You also might track validity changes of your form and dynamically create/destroy components with error messages depending on the validity state of the form control.
This is just the first that came to my mind :)
@@DecodedFrontend Thank you for your reply ! Creating component from a config file is a good example. Thank you ! It helps me.
As concern as form errors messages, is that not the responsability of @if (*ngIf) ?
You can also create a modal service that creates and manages modal wrappers, allowing you to inject any component inside these wrappers, similar to how `NgbModal` works ;)

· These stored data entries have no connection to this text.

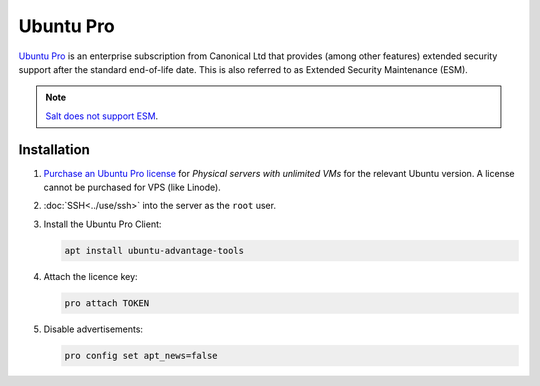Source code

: Ubuntu Pro
==========

`Ubuntu Pro <https://ubuntu.com/pro>`__ is an enterprise subscription from Canonical Ltd that provides (among other features) extended security support after the standard end-of-life date. This is also referred to as Extended Security Maintenance (ESM).

.. note::

   `Salt does not support ESM <https://docs.saltproject.io/salt/install-guide/en/latest/topics/salt-supported-operating-systems.html#ubuntu>`__.

Installation
------------

#. `Purchase an Ubuntu Pro license <https://ubuntu.com/pro/subscribe>`__ for *Physical servers with unlimited VMs* for the relevant Ubuntu version. A license cannot be purchased for VPS (like Linode).
#. :doc:`SSH<../use/ssh>` into the server as the ``root`` user.
#. Install the Ubuntu Pro Client:

   .. code-block:: bash

      apt install ubuntu-advantage-tools

#. Attach the licence key:

   .. code-block:: bash

      pro attach TOKEN

#. Disable advertisements:

   .. code-block:: bash

      pro config set apt_news=false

@@Ahmed.Kharrat dialog window a good example too. Thanks, Ahmed!
we need course for ssr or a video anything will be fine
Hi Dmytro, first of all thanks for the great content :)
what you think about this alternative:
this.#componentRef.instance.title.set('weather');
and also we can guarantee type checking by
(this.#componentRef.instance as WidgetComponent).title.set('weather');
Yo yo
✌🏻
Yo First comment :D
Nice!!!😉
I found it a bit confusing, I'd rather have preferred having those solutions split instead of mixing them up in the same file. But thanks anyway 😊
In which case this can be useful? Just create component with all the inputs and outputs and render it based on condition.
For example, for a wyswyg, or if you have a dashboard where the user can create different type of widgets
It might be useful when you don't know in advance which component has to be rendered (e.g. It depends on configuration from server).
Using if/else blocks might work ok if you have only 1-2 components to deal with, otherwise you will quickly notice that this solution doesn't scale well and each time you need to add a new component, you have to introduce another @if block.
I have a task to create a custom directive that takes either a class constructor, a `TemplateRef`, or a simple string as input, and displays it as an overlay when the user hovers over the element bound to the directive. Handling the `TemplateRef` and string can be done easily with `ngTemplateOutlet` and string interpolation, but rendering the class constructor requires extra steps like what we learn in this video
Angular has an absolutely terrible and boilerplaty way of doing things that in principle should not be that complex. But amazing video anyways!